### MATERIAL FOR THE TASK
------------------------------------------------------------

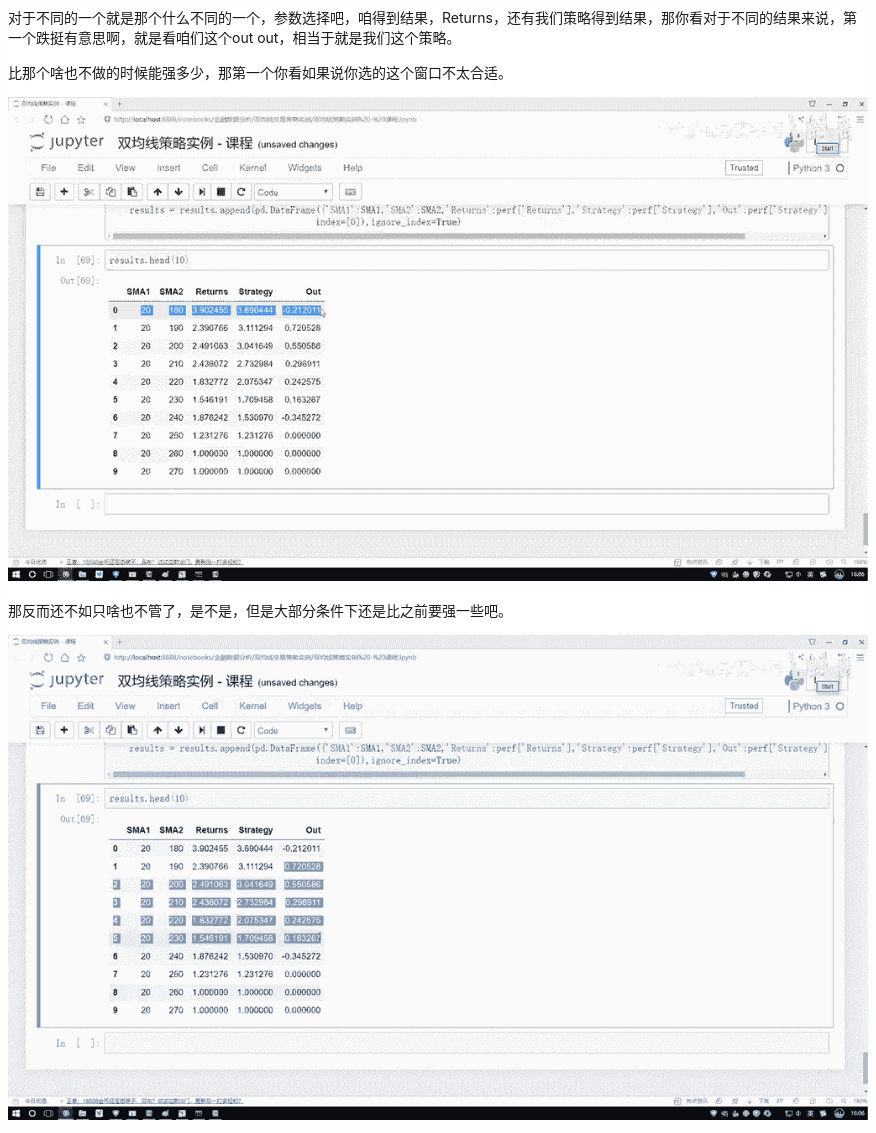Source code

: 对于不同的一个就是那个什么不同的一个，参数选择吧，咱得到结果，Returns，还有我们策略得到结果，那你看对于不同的结果来说，第一个跌挺有意思啊，就是看咱们这个out out，相当于就是我们这个策略。

比那个啥也不做的时候能强多少，那第一个你看如果说你选的这个窗口不太合适。

![](img/5b9c2c0b33fef2e86daa40b8473902e1_120.png)

那反而还不如只啥也不管了，是不是，但是大部分条件下还是比之前要强一些吧。

![](img/5b9c2c0b33fef2e86daa40b8473902e1_122.png)
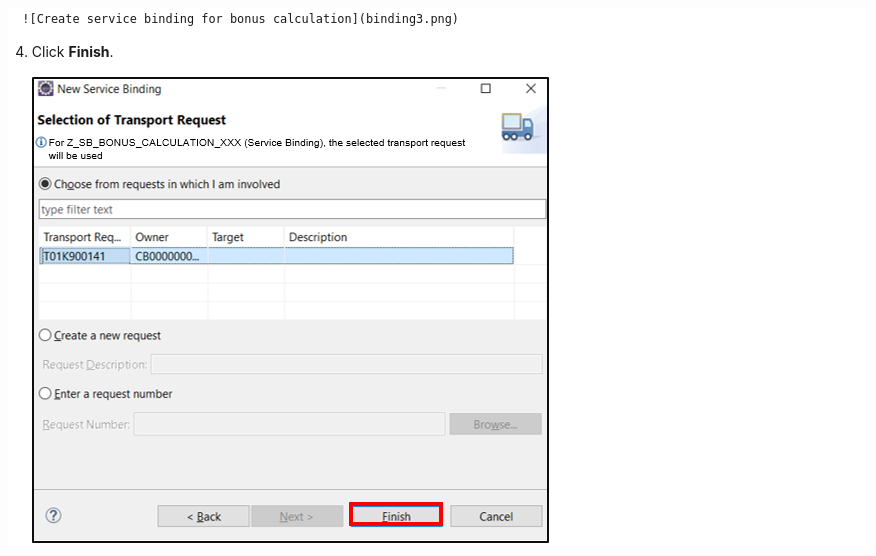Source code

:       ![Create service binding for bonus calculation](binding3.png)

  4. Click **Finish**.

      ![Create service binding for bonus calculation](binding4.png)
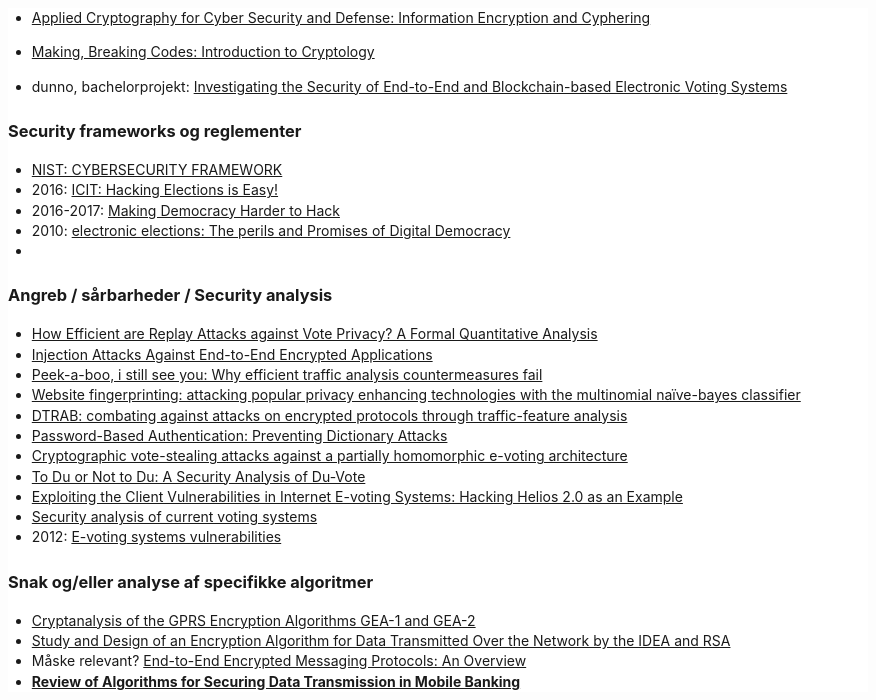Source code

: - [Applied Cryptography for Cyber Security and Defense: Information Encryption and Cyphering](https://www.igi-global.com/gateway/book/41746)
- [Making, Breaking Codes: Introduction to Cryptology](https://dl.acm.org/doi/10.5555/517968)

- dunno, bachelorprojekt: [Investigating the Security of End-to-End and Blockchain-based Electronic Voting Systems](https://www.diva-portal.org/smash/get/diva2:1683763/FULLTEXT01.pdf)
### Security frameworks og reglementer
- [NIST: CYBERSECURITY FRAMEWORK](https://www.nist.gov/cyberframework?trk=article-ssr-frontend-pulse_little-text-block)
- 2016: [ICIT: Hacking Elections is Easy!](https://sanantonioreport.org/wp-content/uploads/2016/09/icit-analysis-hacking-elections-is-easy-part-one2.pdf)
- 2016-2017: [Making Democracy Harder to Hack](https://heinonline.org/HOL/LandingPage?handle=hein.journals/umijlr50&div=21&id=&page=)
- 2010: [electronic elections: The perils and Promises of Digital Democracy](https://books.google.dk/books?hl=en&lr=&id=OOhhIGSca7gC&oi=fnd&pg=PP1&dq=electronic+elections+security&ots=c7P-BSZgf4&sig=70lPhK7txTj4Ob0UEss9l032kRc&redir_esc=y#v=onepage&q=electronic%20elections%20security&f=false)
- 

### Angreb / sårbarheder / Security analysis
- [How Efficient are Replay Attacks against Vote Privacy? A Formal Quantitative Analysis](https://www.computer.org/csdl/proceedings-article/csf/2022/09979167/1J2YpxdOopO)
- [Injection Attacks Against End-to-End Encrypted Applications](https://www.computer.org/csdl/proceedings-article/sp/2024/313000a082/1RjEaQAIfkc)
- [Peek-a-boo, i still see you: Why efficient traffic analysis countermeasures fail](https://ieeexplore.ieee.org/abstract/document/6234422/)
- [Website fingerprinting: attacking popular privacy enhancing technologies with the multinomial naïve-bayes classifier](https://dl.acm.org/doi/abs/10.1145/1655008.1655013)
- [DTRAB: combating against attacks on encrypted protocols through traffic-feature analysis](https://www.computer.org/csdl/journal/nt/2010/04/05392994/13rRUwhpBAV)
- [Password-Based Authentication: Preventing Dictionary Attacks](https://www.computer.org/csdl/magazine/co/2007/06/r6068/13rRUy2YLOl)
- [Cryptographic vote-stealing attacks against a partially homomorphic e-voting architecture](https://www.computer.org/csdl/proceedings-article/iccd/2016/07753275/12OmNwCsdCm)
- [To Du or Not to Du: A Security Analysis of Du-Vote](https://www.computer.org/csdl/proceedings-article/eurosp/2016/07467372/12OmNyo1o37)
- [Exploiting the Client Vulnerabilities in Internet E-voting Systems: Hacking Helios 2.0 as an Example](https://www.usenix.org/legacy/event/evtwote10/tech/full_papers/Estehghari.pdf)
- [Security analysis of current voting systems](https://ieeexplore.ieee.org/abstract/document/8252006)
- 2012: [E-voting systems vulnerabilities](https://ieeexplore.ieee.org/abstract/document/6269229)

### Snak og/eller analyse af specifikke algoritmer
- [Cryptanalysis of the GPRS Encryption Algorithms GEA-1 and GEA-2](https://eprint.iacr.org/2021/819)
- [Study and Design of an Encryption Algorithm for Data Transmitted Over the Network by the IDEA and RSA](https://www.researchgate.net/profile/Ahmed-Nashaat-5/publication/348733134_Study_and_Design_of_an_Encryption_Algorithm_for_Data_Transmitted_Over_the_Network_by_the_IDEA_and_RSA/links/600d980545851553a06ae820/Study-and-Design-of-an-Encryption-Algorithm-for-Data-Transmitted-Over-the-Network-by-the-IDEA-and-RSA.pdf)
- Måske relevant? [End-to-End Encrypted Messaging Protocols: An Overview](https://link.springer.com/chapter/10.1007/978-3-319-45982-0_22)
- **[Review of Algorithms for Securing Data Transmission in Mobile Banking](https://www.scirp.org/journal/paperinformation?paperid=127709)**
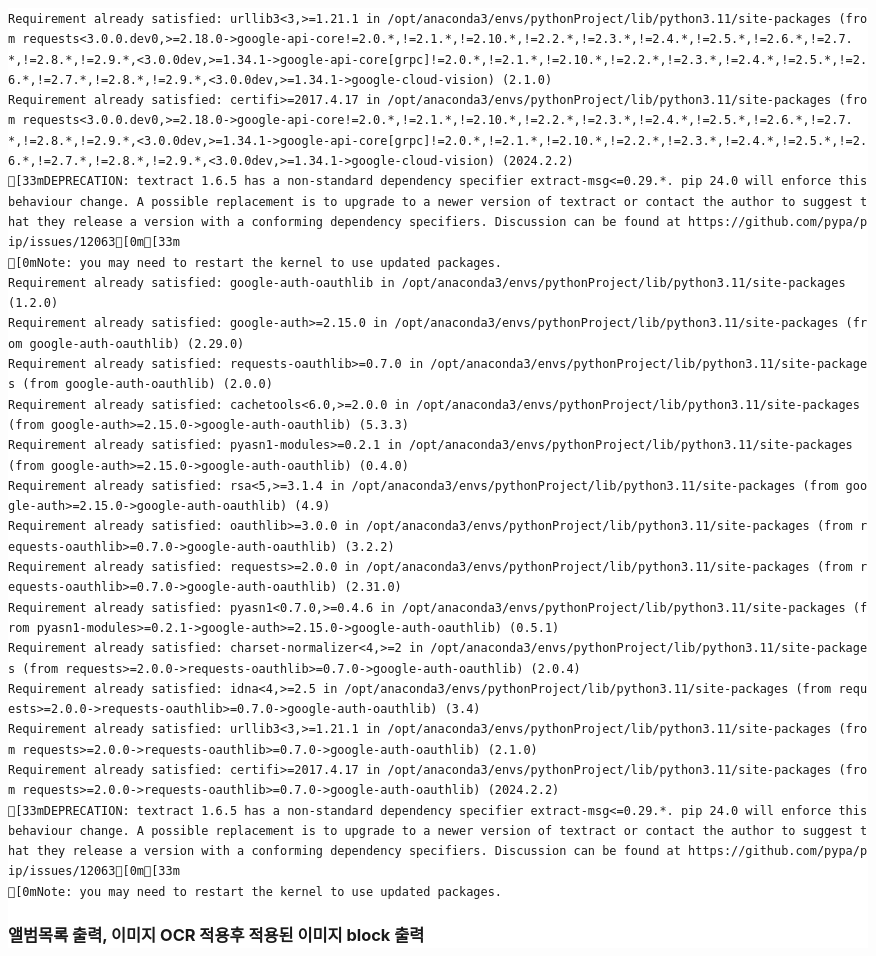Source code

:     Requirement already satisfied: urllib3<3,>=1.21.1 in /opt/anaconda3/envs/pythonProject/lib/python3.11/site-packages (from requests<3.0.0.dev0,>=2.18.0->google-api-core!=2.0.*,!=2.1.*,!=2.10.*,!=2.2.*,!=2.3.*,!=2.4.*,!=2.5.*,!=2.6.*,!=2.7.*,!=2.8.*,!=2.9.*,<3.0.0dev,>=1.34.1->google-api-core[grpc]!=2.0.*,!=2.1.*,!=2.10.*,!=2.2.*,!=2.3.*,!=2.4.*,!=2.5.*,!=2.6.*,!=2.7.*,!=2.8.*,!=2.9.*,<3.0.0dev,>=1.34.1->google-cloud-vision) (2.1.0)
    Requirement already satisfied: certifi>=2017.4.17 in /opt/anaconda3/envs/pythonProject/lib/python3.11/site-packages (from requests<3.0.0.dev0,>=2.18.0->google-api-core!=2.0.*,!=2.1.*,!=2.10.*,!=2.2.*,!=2.3.*,!=2.4.*,!=2.5.*,!=2.6.*,!=2.7.*,!=2.8.*,!=2.9.*,<3.0.0dev,>=1.34.1->google-api-core[grpc]!=2.0.*,!=2.1.*,!=2.10.*,!=2.2.*,!=2.3.*,!=2.4.*,!=2.5.*,!=2.6.*,!=2.7.*,!=2.8.*,!=2.9.*,<3.0.0dev,>=1.34.1->google-cloud-vision) (2024.2.2)
    [33mDEPRECATION: textract 1.6.5 has a non-standard dependency specifier extract-msg<=0.29.*. pip 24.0 will enforce this behaviour change. A possible replacement is to upgrade to a newer version of textract or contact the author to suggest that they release a version with a conforming dependency specifiers. Discussion can be found at https://github.com/pypa/pip/issues/12063[0m[33m
    [0mNote: you may need to restart the kernel to use updated packages.
    Requirement already satisfied: google-auth-oauthlib in /opt/anaconda3/envs/pythonProject/lib/python3.11/site-packages (1.2.0)
    Requirement already satisfied: google-auth>=2.15.0 in /opt/anaconda3/envs/pythonProject/lib/python3.11/site-packages (from google-auth-oauthlib) (2.29.0)
    Requirement already satisfied: requests-oauthlib>=0.7.0 in /opt/anaconda3/envs/pythonProject/lib/python3.11/site-packages (from google-auth-oauthlib) (2.0.0)
    Requirement already satisfied: cachetools<6.0,>=2.0.0 in /opt/anaconda3/envs/pythonProject/lib/python3.11/site-packages (from google-auth>=2.15.0->google-auth-oauthlib) (5.3.3)
    Requirement already satisfied: pyasn1-modules>=0.2.1 in /opt/anaconda3/envs/pythonProject/lib/python3.11/site-packages (from google-auth>=2.15.0->google-auth-oauthlib) (0.4.0)
    Requirement already satisfied: rsa<5,>=3.1.4 in /opt/anaconda3/envs/pythonProject/lib/python3.11/site-packages (from google-auth>=2.15.0->google-auth-oauthlib) (4.9)
    Requirement already satisfied: oauthlib>=3.0.0 in /opt/anaconda3/envs/pythonProject/lib/python3.11/site-packages (from requests-oauthlib>=0.7.0->google-auth-oauthlib) (3.2.2)
    Requirement already satisfied: requests>=2.0.0 in /opt/anaconda3/envs/pythonProject/lib/python3.11/site-packages (from requests-oauthlib>=0.7.0->google-auth-oauthlib) (2.31.0)
    Requirement already satisfied: pyasn1<0.7.0,>=0.4.6 in /opt/anaconda3/envs/pythonProject/lib/python3.11/site-packages (from pyasn1-modules>=0.2.1->google-auth>=2.15.0->google-auth-oauthlib) (0.5.1)
    Requirement already satisfied: charset-normalizer<4,>=2 in /opt/anaconda3/envs/pythonProject/lib/python3.11/site-packages (from requests>=2.0.0->requests-oauthlib>=0.7.0->google-auth-oauthlib) (2.0.4)
    Requirement already satisfied: idna<4,>=2.5 in /opt/anaconda3/envs/pythonProject/lib/python3.11/site-packages (from requests>=2.0.0->requests-oauthlib>=0.7.0->google-auth-oauthlib) (3.4)
    Requirement already satisfied: urllib3<3,>=1.21.1 in /opt/anaconda3/envs/pythonProject/lib/python3.11/site-packages (from requests>=2.0.0->requests-oauthlib>=0.7.0->google-auth-oauthlib) (2.1.0)
    Requirement already satisfied: certifi>=2017.4.17 in /opt/anaconda3/envs/pythonProject/lib/python3.11/site-packages (from requests>=2.0.0->requests-oauthlib>=0.7.0->google-auth-oauthlib) (2024.2.2)
    [33mDEPRECATION: textract 1.6.5 has a non-standard dependency specifier extract-msg<=0.29.*. pip 24.0 will enforce this behaviour change. A possible replacement is to upgrade to a newer version of textract or contact the author to suggest that they release a version with a conforming dependency specifiers. Discussion can be found at https://github.com/pypa/pip/issues/12063[0m[33m
    [0mNote: you may need to restart the kernel to use updated packages.


### 앨범목록 출력, 이미지 OCR 적용후 적용된 이미지 block 출력


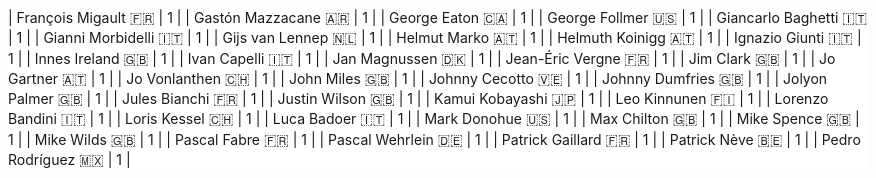 | François Migault 🇫🇷 | 1 |
| Gastón Mazzacane 🇦🇷 | 1 |
| George Eaton 🇨🇦 | 1 |
| George Follmer 🇺🇸 | 1 |
| Giancarlo Baghetti 🇮🇹 | 1 |
| Gianni Morbidelli 🇮🇹 | 1 |
| Gijs van Lennep 🇳🇱 | 1 |
| Helmut Marko 🇦🇹 | 1 |
| Helmuth Koinigg 🇦🇹 | 1 |
| Ignazio Giunti 🇮🇹 | 1 |
| Innes Ireland 🇬🇧 | 1 |
| Ivan Capelli 🇮🇹 | 1 |
| Jan Magnussen 🇩🇰 | 1 |
| Jean-Éric Vergne 🇫🇷 | 1 |
| Jim Clark 🇬🇧 | 1 |
| Jo Gartner 🇦🇹 | 1 |
| Jo Vonlanthen 🇨🇭 | 1 |
| John Miles 🇬🇧 | 1 |
| Johnny Cecotto 🇻🇪 | 1 |
| Johnny Dumfries 🇬🇧 | 1 |
| Jolyon Palmer 🇬🇧 | 1 |
| Jules Bianchi 🇫🇷 | 1 |
| Justin Wilson 🇬🇧 | 1 |
| Kamui Kobayashi 🇯🇵 | 1 |
| Leo Kinnunen 🇫🇮 | 1 |
| Lorenzo Bandini 🇮🇹 | 1 |
| Loris Kessel 🇨🇭 | 1 |
| Luca Badoer 🇮🇹 | 1 |
| Mark Donohue 🇺🇸 | 1 |
| Max Chilton 🇬🇧 | 1 |
| Mike Spence 🇬🇧 | 1 |
| Mike Wilds 🇬🇧 | 1 |
| Pascal Fabre 🇫🇷 | 1 |
| Pascal Wehrlein 🇩🇪 | 1 |
| Patrick Gaillard 🇫🇷 | 1 |
| Patrick Nève 🇧🇪 | 1 |
| Pedro Rodríguez 🇲🇽 | 1 |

------------------------------------------------------------

### ASSIGNMENT
For the listing above, print only the lines starting at the line containing "- [DTRAB: combating" and ending at the line containing "- [Security analysis", exactly, both included.

### ANSWER
- [DTRAB: combating against attacks on encrypted protocols through traffic-feature analysis](https://www.computer.org/csdl/journal/nt/2010/04/05392994/13rRUwhpBAV)
- [Password-Based Authentication: Preventing Dictionary Attacks](https://www.computer.org/csdl/magazine/co/2007/06/r6068/13rRUy2YLOl)
- [Cryptographic vote-stealing attacks against a partially homomorphic e-voting architecture](https://www.computer.org/csdl/proceedings-article/iccd/2016/07753275/12OmNwCsdCm)
- [To Du or Not to Du: A Security Analysis of Du-Vote](https://www.computer.org/csdl/proceedings-article/eurosp/2016/07467372/12OmNyo1o37)
- [Exploiting the Client Vulnerabilities in Internet E-voting Systems: Hacking Helios 2.0 as an Example](https://www.usenix.org/legacy/event/evtwote10/tech/full_papers/Estehghari.pdf)
- [Security analysis of current voting systems](https://ieeexplore.ieee.org/abstract/document/8252006)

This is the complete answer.